A thorough investigation of historical records in Andover, Massachusetts, left approximately 1,300 water services for which the material was “unknown.” Under the LCRR, these unknown assets must be considered lead until proven otherwise, especially given the fact these premises were built within the aforementioned timeframe. In partnership with the town’s water division, we are working to conduct site visits to visually inspect each unknown service line, identify its material, and document the size, condition, and point of entry. This requires water customers to schedule an appointment by phone or online so our staff can meet with them at their convenience and conduct the inspection quickly, easily and in a cost-effective manner.

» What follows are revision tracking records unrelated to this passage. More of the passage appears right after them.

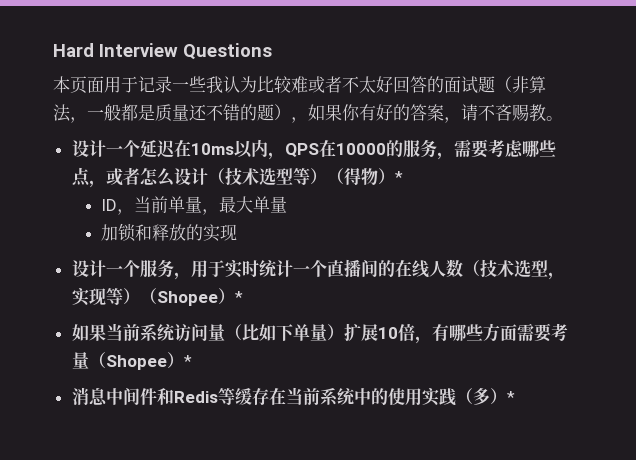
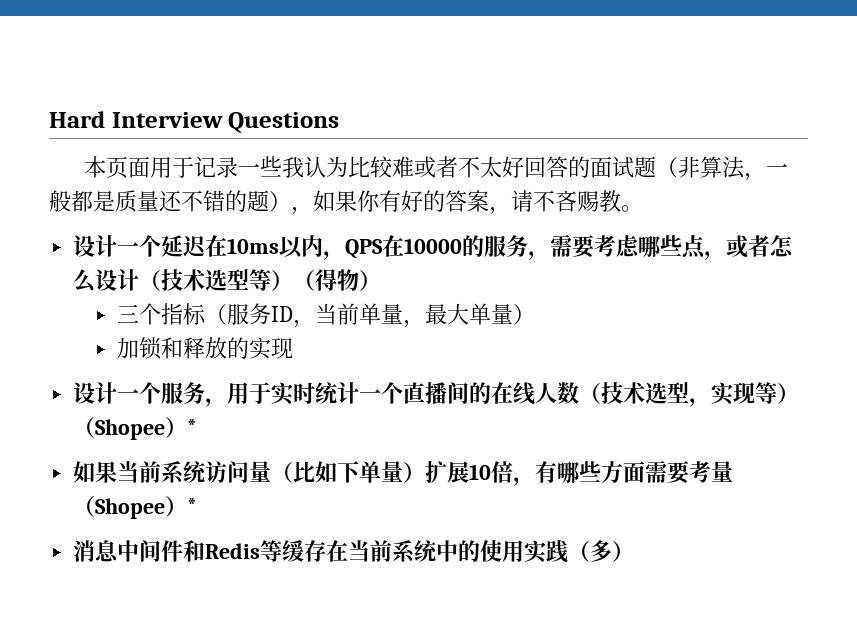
[394,171,403,183] * // -> [116,303,271,325] // 三个指标（服务
(288, 204) none -> [512,304,535,325] ）
[506,391,515,403] * -> (635, 551) none

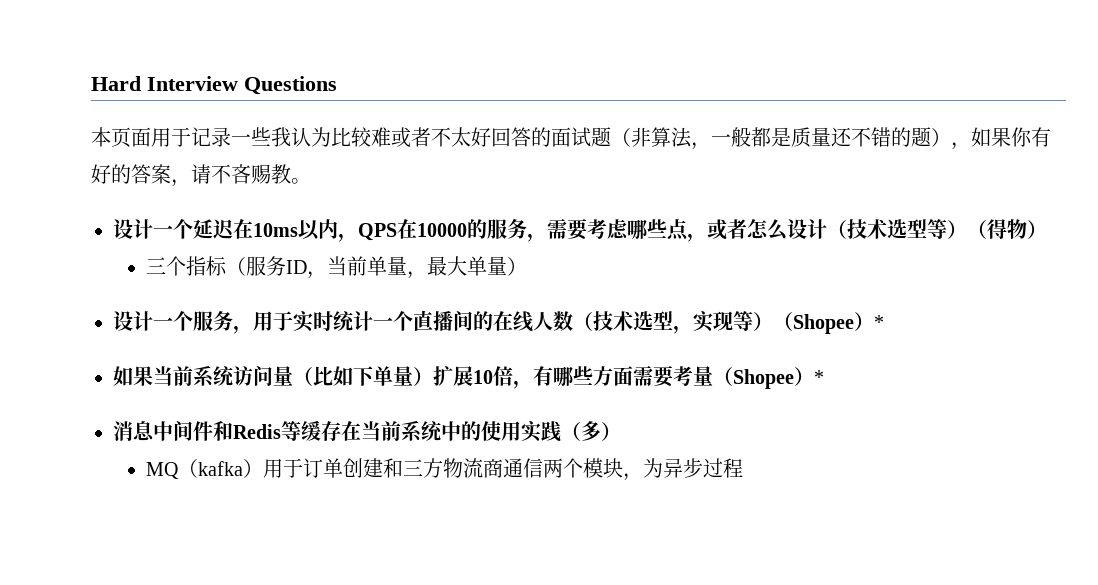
[116,337,293,360] // 加锁和释放的实现 -> (527, 266) none
(635, 551) none -> [145,458,743,481] // MQ（kafka）用于订单创建和三方物流商通信两个模块，为异步过程

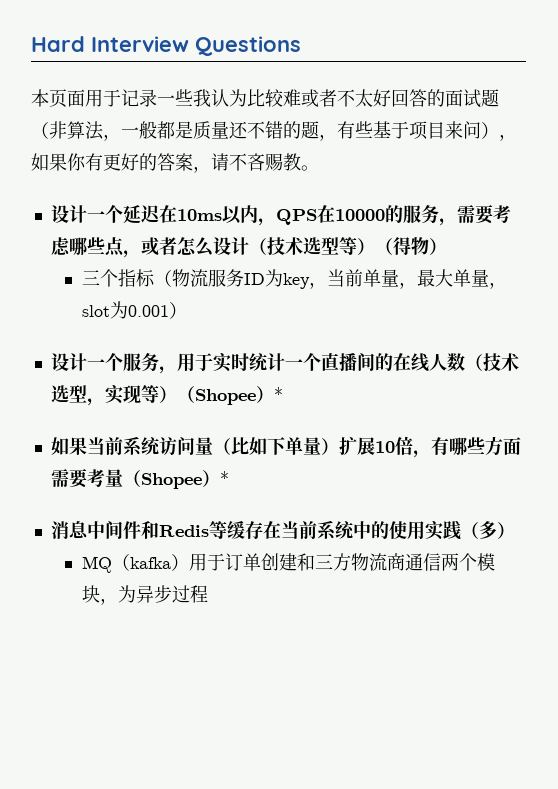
(931, 137) none -> [319,121,481,141] ，有些基于项目来问
(1051, 137) none -> [103,153,121,171] 更
(246, 266) none -> [171,269,208,287] 物流
(307, 267) none -> [264,269,310,289] 为key
(507, 265) none -> [488,282,507,289] [81,301,169,319] ，slot为0.001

Previous state-specific regulations (e.g. California) required drinking water systems to compile an inventory of known partial or total “user service lines,” defined as the portion between the water main and the meter. Utilities that have this data are at an advantage, but the LCRR requires documentation of the pipeline between the individual meter and building inlet, as well, and digitization of data for ease of customer access. Many water suppliers will have to revisit their plans to determine the best approach to collect and report this new information. Systems with more than 50,000 service population will also have to provide online public access to this inventory data.

Public outreach and engagement is key

Many ratepayers probably don’t think twice where their water comes from or how it reaches their tap when they turn on the faucet or flush the toilet. Likewise, water suppliers often do their critical work to provide safe, clean drinking water while maintaining a low profile. However, this federal regulation and others, as well as modern times, require effective communication with consumers. In fact, the American Water Works Association has long recognized how important and beneficial it is to provide clear and timely communication to customers.

Beyond educating consumers about the LCRR, effective communication is critical to ensure water utilities can obtain permission to inspect and document assets on private properties. With an experienced communications team at our disposal here at Woodard & Curran, we are working with clients to plan, design, and execute public outreach and engagement strategies to boost relationships between the water agencies and their consumers. Time and time again, public utility transparency with clear communication has proven beneficial in garnering public support for infrastructure projects.

Still facing uncertainty

The proposed Lead and Copper Rule Improvements (LCRI) looms with many unknowns for water utilities. However, as we track federal legislation, we do not expect many of the LCRR requirements to change. The LSL inventory will likely still serve as the backbone of the overall initiative, so water suppliers should waste no time in documenting their assets. The EPA is still holding public meetings, accepting written comments, and engaging with stakeholders. The EPA intends to take final action on the proposed LCRI by October 16, 2024, the same date the LSL inventories and replacement plans are due. It may seem like plenty of time to do this work, but we are urging our clients to start now so that their careful planning will prove helpful in this major step to protect the health of the communities and populations we serve.